19.03k stars 2.63k forks source link

Distributed data parallel training for streaming datasets #4694

Open cyk1337 opened 2 years ago

cyk1337 commented 2 years ago

Feature request

Any documentations for the the load_dataset(streaming=True) for (multi-node multi-GPU) DDP training?

Motivation

Given a bunch of data files, it is expected to split them onto different GPUs. Is there a guide or documentation?

Your contribution

Does it requires manually split on data files for each worker in DatasetBuilder._split_generator()? What isIterableDatasetShard expected to do?

lhoestq commented 2 years ago

Hi ! According to https://huggingface.co/docs/datasets/use_with_pytorch#stream-data you can use the pytorch DataLoader with num_workers>0 to distribute the shards across your workers (it uses torch.utils.data.get_worker_info() to get the worker ID and select the right subsets of shards to use)

~~EDIT: here is a code example~~

# ds = ds.with_format("torch")
# dataloader = DataLoader(ds, num_workers=num_workers)

EDIT: with_format("torch") is not required, now you can just do

dataloader = DataLoader(ds, num_workers=num_workers)
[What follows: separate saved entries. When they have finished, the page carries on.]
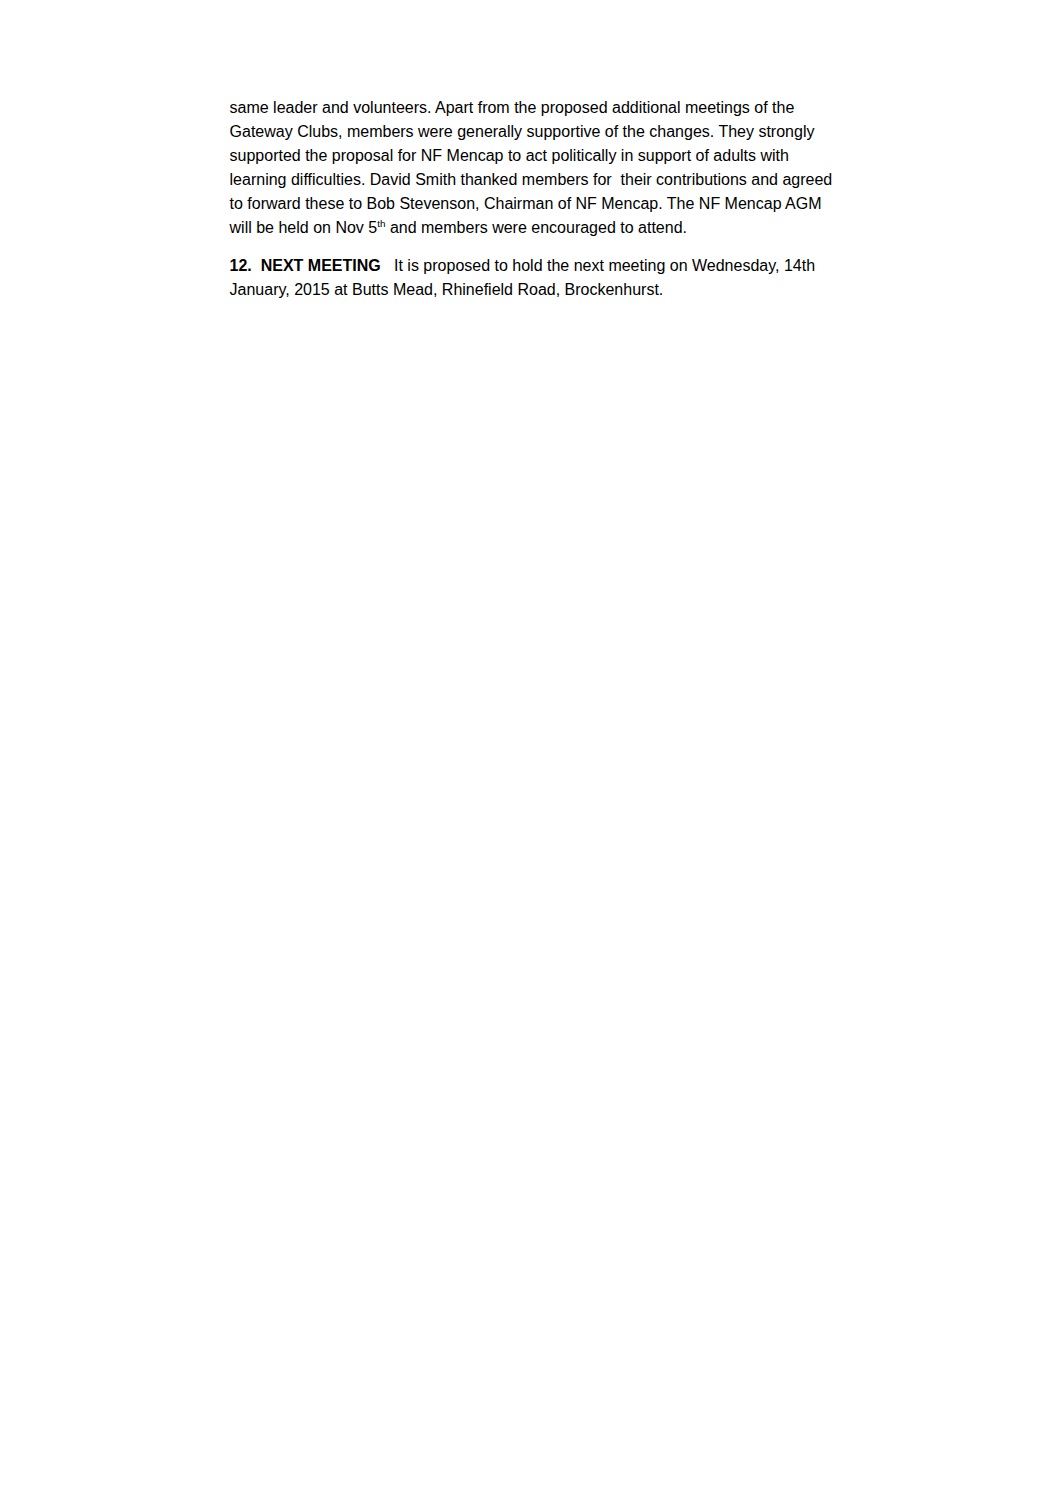same leader and volunteers. Apart from the proposed additional meetings of the Gateway Clubs, members were generally supportive of the changes. They strongly supported the proposal for NF Mencap to act politically in support of adults with learning difficulties. David Smith thanked members for their contributions and agreed to forward these to Bob Stevenson, Chairman of NF Mencap. The NF Mencap AGM will be held on Nov 5th and members were encouraged to attend.
12. NEXT MEETING It is proposed to hold the next meeting on Wednesday, 14th January, 2015 at Butts Mead, Rhinefield Road, Brockenhurst.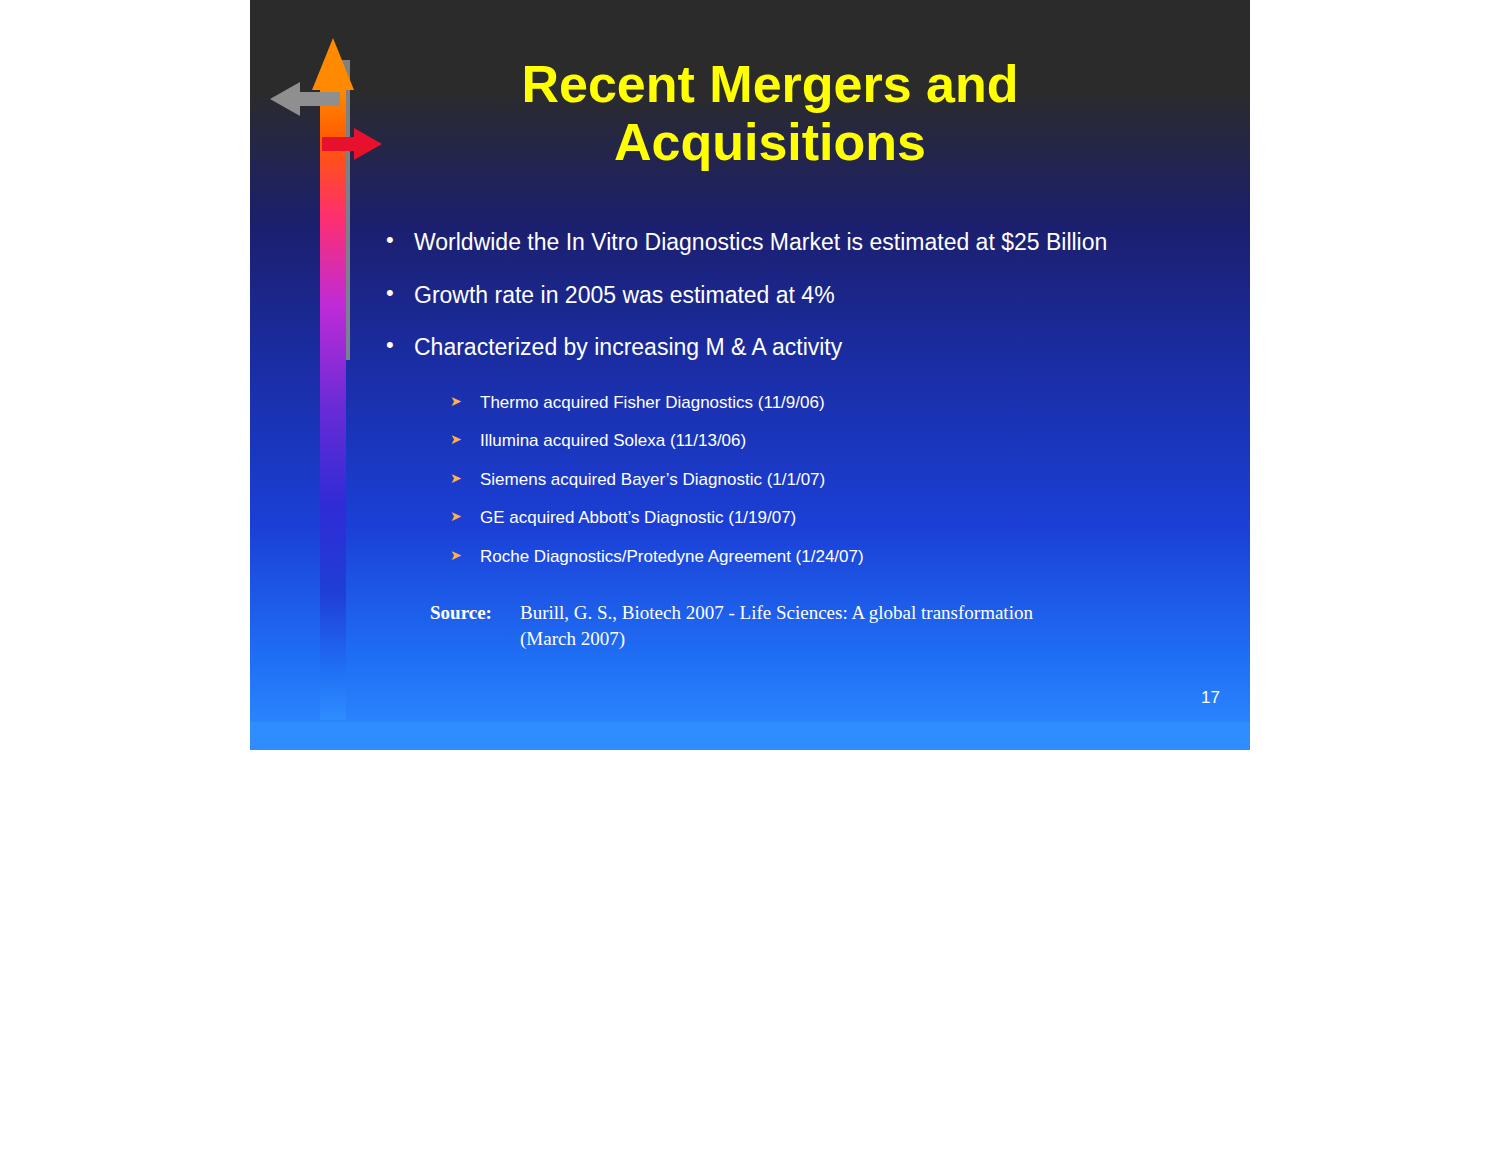Recent Mergers and
Acquisitions
Worldwide the In Vitro Diagnostics Market is estimated at $25 Billion
Growth rate in 2005 was estimated at 4%
Characterized by increasing M & A activity
Thermo acquired Fisher Diagnostics (11/9/06)
Illumina acquired Solexa (11/13/06)
Siemens acquired Bayer’s Diagnostic (1/1/07)
GE acquired Abbott’s Diagnostic (1/19/07)
Roche Diagnostics/Protedyne Agreement (1/24/07)
Source: Burill, G. S., Biotech 2007 - Life Sciences: A global transformation(March 2007)
17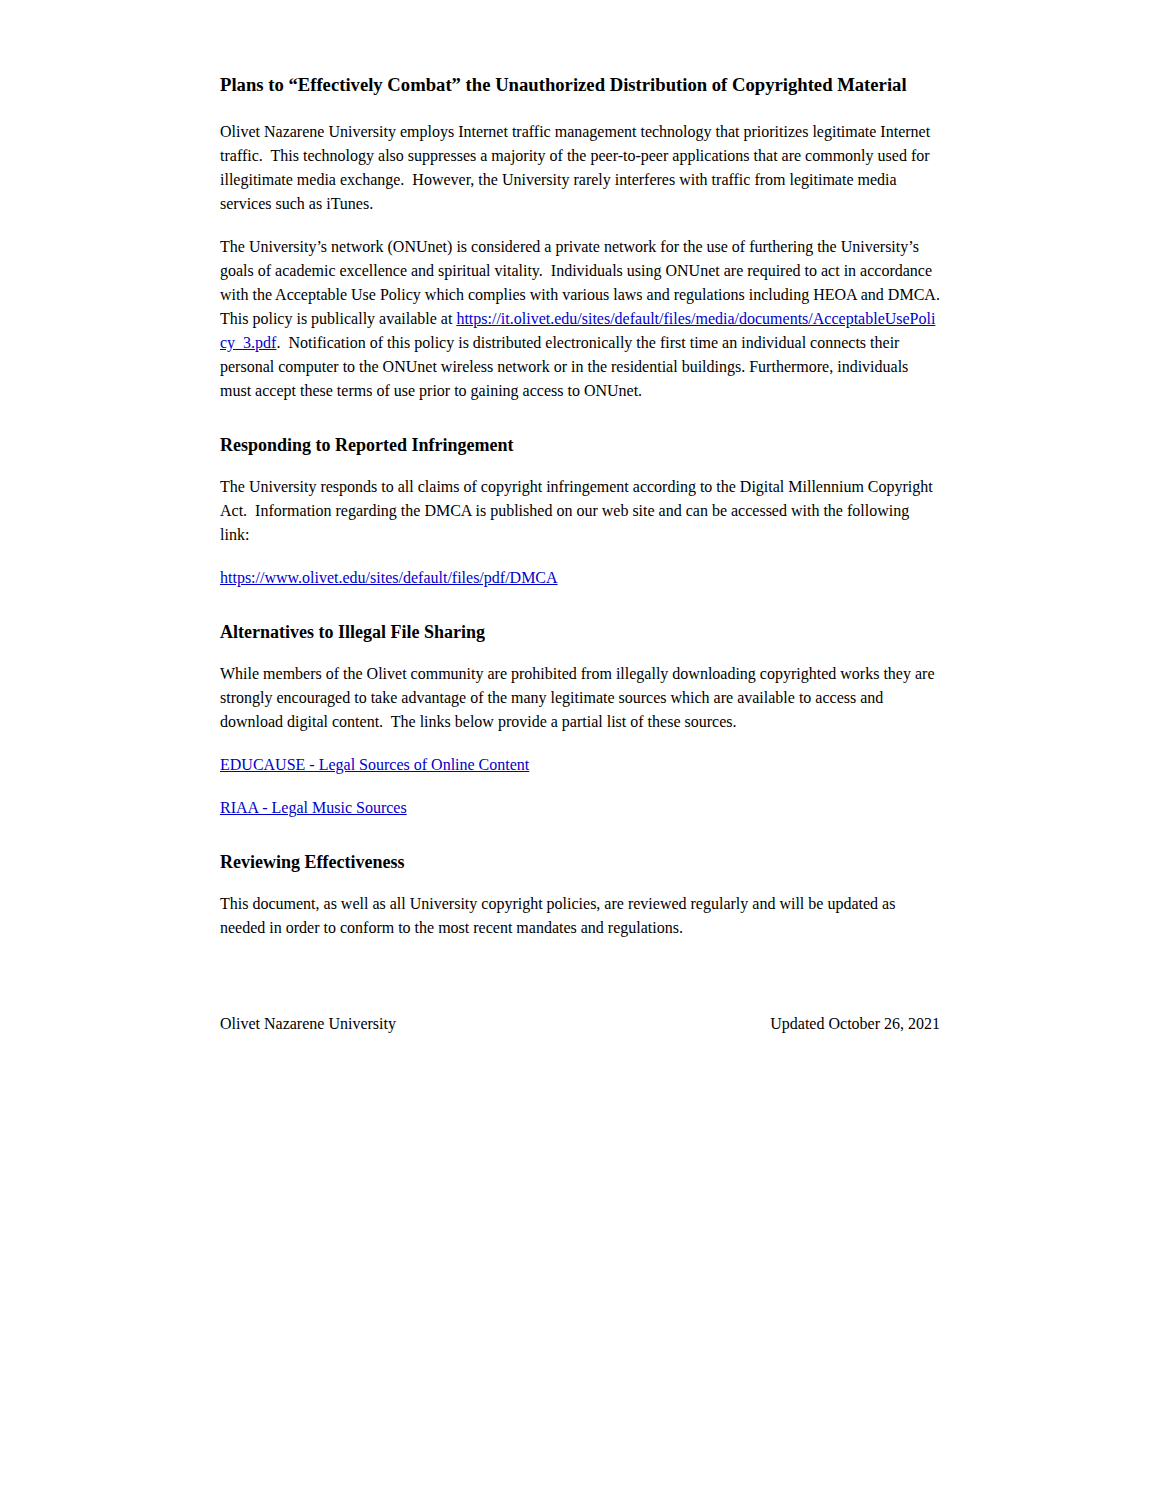Plans to “Effectively Combat” the Unauthorized Distribution of Copyrighted Material
Olivet Nazarene University employs Internet traffic management technology that prioritizes legitimate Internet traffic. This technology also suppresses a majority of the peer-to-peer applications that are commonly used for illegitimate media exchange. However, the University rarely interferes with traffic from legitimate media services such as iTunes.
The University’s network (ONUnet) is considered a private network for the use of furthering the University’s goals of academic excellence and spiritual vitality. Individuals using ONUnet are required to act in accordance with the Acceptable Use Policy which complies with various laws and regulations including HEOA and DMCA. This policy is publically available at https://it.olivet.edu/sites/default/files/media/documents/AcceptableUsePolicy_3.pdf. Notification of this policy is distributed electronically the first time an individual connects their personal computer to the ONUnet wireless network or in the residential buildings. Furthermore, individuals must accept these terms of use prior to gaining access to ONUnet.
Responding to Reported Infringement
The University responds to all claims of copyright infringement according to the Digital Millennium Copyright Act. Information regarding the DMCA is published on our web site and can be accessed with the following link:
https://www.olivet.edu/sites/default/files/pdf/DMCA
Alternatives to Illegal File Sharing
While members of the Olivet community are prohibited from illegally downloading copyrighted works they are strongly encouraged to take advantage of the many legitimate sources which are available to access and download digital content. The links below provide a partial list of these sources.
EDUCAUSE - Legal Sources of Online Content
RIAA - Legal Music Sources
Reviewing Effectiveness
This document, as well as all University copyright policies, are reviewed regularly and will be updated as needed in order to conform to the most recent mandates and regulations.
Olivet Nazarene University Updated October 26, 2021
jackfeinmann5 commented 1 year ago

@cyk1337 does streaming datasets with multi-gpu works for you? I am testing on one node with multiple gpus, but this is freezing, https://github.com/huggingface/datasets/issues/5123 In case you could make this work, could you share with me your data-loading codes? thank you

Mohammed20201991 commented 1 year ago

lhoestq commented 1 year ago

This has been implemented in datasets 2.8:

from datasets.distributed import split_dataset_by_node

ds = split_dataset_by_node(ds, rank=rank, world_size=world_size)

docs: https://huggingface.co/docs/datasets/use_with_pytorch#distributed

wconnell commented 1 year ago

i'm having hanging issues with this when using DDP and allocating the datasets with split_dataset_by_node 🤔

edit

I don't want to pollute this thread, but for the sake of following up, I observed hanging close to the final iteration of the dataloader. I think this was happening on the final shard. First, I removed the final shard and things worked. Then (including all shards), I reordered the list of shards: load_dataset('json', data_files=reordered, streaming=True) and no hang.

I won't open an issue yet bc I am not quite sure about this observation.

albertvillanova commented 1 year ago

@wconnell would you mind opening a different bug issue and giving more details? https://github.com/huggingface/datasets/issues/new?assignees=&labels=&template=bug-report.yml

Thanks.